**WORK ITEM**.
Print the lines starting at the one containing "CONFIG_CMD_EDIT=y" and ending at the one containing "CONFIG_CMD_FALSE=y", both included, without changing anything.

**SOURCE MATERIAL**.
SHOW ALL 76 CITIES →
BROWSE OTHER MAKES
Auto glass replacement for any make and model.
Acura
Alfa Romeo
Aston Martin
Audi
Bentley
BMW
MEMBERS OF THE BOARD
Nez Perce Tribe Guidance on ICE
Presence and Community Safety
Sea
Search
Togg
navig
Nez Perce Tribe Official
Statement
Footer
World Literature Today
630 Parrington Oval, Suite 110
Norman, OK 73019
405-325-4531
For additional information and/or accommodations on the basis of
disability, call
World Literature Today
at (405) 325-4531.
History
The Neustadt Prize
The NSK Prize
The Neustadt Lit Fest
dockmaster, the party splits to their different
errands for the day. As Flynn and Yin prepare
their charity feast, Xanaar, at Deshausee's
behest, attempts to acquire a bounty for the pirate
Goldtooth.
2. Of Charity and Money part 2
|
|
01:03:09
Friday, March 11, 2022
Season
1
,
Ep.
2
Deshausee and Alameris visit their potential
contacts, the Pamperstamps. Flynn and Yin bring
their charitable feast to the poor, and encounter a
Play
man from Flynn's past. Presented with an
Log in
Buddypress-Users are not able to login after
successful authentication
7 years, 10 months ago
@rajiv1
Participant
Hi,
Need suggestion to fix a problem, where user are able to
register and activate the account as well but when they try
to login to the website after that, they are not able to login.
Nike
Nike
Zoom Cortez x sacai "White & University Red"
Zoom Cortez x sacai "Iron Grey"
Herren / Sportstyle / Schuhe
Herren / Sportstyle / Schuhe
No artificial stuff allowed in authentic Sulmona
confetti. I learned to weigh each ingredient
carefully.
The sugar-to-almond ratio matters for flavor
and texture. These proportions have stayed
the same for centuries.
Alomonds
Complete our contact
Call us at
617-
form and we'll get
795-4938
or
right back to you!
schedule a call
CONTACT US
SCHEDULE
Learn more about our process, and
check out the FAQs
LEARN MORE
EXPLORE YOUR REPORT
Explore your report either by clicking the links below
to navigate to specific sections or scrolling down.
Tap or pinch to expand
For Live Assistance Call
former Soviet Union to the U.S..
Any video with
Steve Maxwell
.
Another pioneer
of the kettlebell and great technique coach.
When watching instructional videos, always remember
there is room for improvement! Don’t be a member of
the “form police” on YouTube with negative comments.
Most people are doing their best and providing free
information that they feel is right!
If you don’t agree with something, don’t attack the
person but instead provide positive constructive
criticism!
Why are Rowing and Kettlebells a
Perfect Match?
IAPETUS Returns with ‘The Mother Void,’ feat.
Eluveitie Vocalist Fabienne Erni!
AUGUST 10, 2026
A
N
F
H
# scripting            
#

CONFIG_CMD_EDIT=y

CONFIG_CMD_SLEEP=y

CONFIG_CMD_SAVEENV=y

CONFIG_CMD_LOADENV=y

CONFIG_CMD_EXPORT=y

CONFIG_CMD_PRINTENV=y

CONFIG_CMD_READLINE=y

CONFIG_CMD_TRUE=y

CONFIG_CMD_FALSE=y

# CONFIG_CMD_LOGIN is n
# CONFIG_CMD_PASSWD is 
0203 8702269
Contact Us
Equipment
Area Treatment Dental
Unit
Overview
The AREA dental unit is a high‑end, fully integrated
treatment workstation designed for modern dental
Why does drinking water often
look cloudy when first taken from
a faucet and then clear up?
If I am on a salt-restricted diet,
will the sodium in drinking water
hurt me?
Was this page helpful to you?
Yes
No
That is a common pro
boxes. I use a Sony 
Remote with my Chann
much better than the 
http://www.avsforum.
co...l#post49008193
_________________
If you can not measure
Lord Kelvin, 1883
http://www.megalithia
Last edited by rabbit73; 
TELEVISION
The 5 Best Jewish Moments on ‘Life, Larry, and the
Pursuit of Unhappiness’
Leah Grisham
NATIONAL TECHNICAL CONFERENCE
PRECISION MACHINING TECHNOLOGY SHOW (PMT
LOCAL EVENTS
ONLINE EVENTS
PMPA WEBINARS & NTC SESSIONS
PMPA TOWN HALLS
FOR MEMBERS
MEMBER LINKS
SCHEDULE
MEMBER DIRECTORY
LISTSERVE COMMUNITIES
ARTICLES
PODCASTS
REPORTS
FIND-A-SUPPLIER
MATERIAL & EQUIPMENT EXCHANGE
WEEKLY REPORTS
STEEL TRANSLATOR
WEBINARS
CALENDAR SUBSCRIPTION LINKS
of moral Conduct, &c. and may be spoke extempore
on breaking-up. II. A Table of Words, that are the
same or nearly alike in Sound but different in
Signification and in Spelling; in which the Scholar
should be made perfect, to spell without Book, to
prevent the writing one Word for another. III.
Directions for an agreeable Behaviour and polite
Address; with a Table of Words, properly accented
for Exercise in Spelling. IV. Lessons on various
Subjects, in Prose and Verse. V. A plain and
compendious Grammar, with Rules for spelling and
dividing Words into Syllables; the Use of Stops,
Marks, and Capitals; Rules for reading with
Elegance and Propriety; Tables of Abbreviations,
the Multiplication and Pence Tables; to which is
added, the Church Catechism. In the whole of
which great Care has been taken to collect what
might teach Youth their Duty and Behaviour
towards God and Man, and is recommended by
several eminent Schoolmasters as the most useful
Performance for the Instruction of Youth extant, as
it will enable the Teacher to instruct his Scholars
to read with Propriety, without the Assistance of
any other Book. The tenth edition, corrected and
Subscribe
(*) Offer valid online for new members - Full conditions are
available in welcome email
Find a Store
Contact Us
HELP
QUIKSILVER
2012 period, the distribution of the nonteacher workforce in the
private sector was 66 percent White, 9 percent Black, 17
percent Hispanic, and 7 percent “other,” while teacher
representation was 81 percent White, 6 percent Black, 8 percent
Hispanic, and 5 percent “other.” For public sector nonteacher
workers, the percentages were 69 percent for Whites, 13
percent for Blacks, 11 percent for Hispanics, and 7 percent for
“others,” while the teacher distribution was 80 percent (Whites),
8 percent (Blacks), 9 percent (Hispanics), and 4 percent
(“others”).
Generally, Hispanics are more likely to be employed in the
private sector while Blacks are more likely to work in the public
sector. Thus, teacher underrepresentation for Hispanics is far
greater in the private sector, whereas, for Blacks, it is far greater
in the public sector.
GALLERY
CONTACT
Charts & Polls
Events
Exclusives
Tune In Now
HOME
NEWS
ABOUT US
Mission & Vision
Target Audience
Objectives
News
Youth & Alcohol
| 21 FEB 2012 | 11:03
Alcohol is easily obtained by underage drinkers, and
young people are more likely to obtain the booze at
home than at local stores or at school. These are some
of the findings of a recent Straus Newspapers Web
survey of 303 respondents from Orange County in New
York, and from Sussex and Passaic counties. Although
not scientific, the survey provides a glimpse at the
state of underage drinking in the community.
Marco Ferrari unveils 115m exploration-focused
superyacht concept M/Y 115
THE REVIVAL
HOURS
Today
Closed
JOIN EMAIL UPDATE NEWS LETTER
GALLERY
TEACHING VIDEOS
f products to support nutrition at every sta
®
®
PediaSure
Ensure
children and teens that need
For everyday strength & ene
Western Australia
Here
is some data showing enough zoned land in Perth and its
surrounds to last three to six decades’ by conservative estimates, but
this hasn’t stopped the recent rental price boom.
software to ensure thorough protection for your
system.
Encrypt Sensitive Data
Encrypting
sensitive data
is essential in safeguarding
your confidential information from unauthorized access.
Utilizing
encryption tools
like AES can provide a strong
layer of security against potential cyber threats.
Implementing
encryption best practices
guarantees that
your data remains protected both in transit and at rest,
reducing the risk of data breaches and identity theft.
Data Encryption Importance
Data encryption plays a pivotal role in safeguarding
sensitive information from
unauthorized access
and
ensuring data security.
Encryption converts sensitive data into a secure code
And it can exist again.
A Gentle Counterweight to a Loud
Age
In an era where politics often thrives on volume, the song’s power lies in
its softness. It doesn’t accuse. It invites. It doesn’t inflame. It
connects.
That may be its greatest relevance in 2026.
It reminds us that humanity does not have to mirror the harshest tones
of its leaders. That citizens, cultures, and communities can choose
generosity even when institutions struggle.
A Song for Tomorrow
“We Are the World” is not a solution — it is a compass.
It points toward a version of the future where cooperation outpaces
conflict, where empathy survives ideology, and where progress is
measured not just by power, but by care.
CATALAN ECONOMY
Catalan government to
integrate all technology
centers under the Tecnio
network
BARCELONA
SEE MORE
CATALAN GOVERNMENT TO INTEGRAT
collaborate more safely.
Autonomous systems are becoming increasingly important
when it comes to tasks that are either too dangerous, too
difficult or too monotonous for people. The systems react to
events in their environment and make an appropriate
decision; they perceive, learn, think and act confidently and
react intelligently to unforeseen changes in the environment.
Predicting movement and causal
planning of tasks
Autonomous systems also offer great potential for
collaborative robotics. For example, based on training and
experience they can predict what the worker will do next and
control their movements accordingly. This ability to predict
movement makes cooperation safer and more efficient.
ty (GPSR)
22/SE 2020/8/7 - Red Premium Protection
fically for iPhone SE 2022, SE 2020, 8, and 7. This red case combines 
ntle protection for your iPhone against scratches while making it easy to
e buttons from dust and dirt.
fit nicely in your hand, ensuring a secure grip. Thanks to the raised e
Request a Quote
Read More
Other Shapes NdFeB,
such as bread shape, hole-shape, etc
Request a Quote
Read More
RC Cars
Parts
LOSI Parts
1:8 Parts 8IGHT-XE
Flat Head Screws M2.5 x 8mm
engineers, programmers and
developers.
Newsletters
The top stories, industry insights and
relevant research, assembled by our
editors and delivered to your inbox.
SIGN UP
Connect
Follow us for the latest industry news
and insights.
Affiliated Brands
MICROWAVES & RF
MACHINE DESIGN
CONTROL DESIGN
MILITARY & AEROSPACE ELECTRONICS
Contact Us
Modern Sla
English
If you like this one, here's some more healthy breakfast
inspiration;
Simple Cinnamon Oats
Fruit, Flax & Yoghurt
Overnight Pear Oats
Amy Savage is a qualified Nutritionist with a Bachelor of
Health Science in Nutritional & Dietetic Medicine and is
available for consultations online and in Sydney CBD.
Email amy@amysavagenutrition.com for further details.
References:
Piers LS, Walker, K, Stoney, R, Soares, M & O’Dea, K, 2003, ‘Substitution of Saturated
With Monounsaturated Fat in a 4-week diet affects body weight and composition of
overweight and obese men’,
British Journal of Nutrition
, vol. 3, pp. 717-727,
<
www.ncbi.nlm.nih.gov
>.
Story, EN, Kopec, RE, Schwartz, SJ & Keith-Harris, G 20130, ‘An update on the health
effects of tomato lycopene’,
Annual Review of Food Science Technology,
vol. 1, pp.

**THE COMPLETED TASK**.
CONFIG_CMD_EDIT=y

CONFIG_CMD_SLEEP=y

CONFIG_CMD_SAVEENV=y

CONFIG_CMD_LOADENV=y

CONFIG_CMD_EXPORT=y

CONFIG_CMD_PRINTENV=y

CONFIG_CMD_READLINE=y

CONFIG_CMD_TRUE=y

CONFIG_CMD_FALSE=y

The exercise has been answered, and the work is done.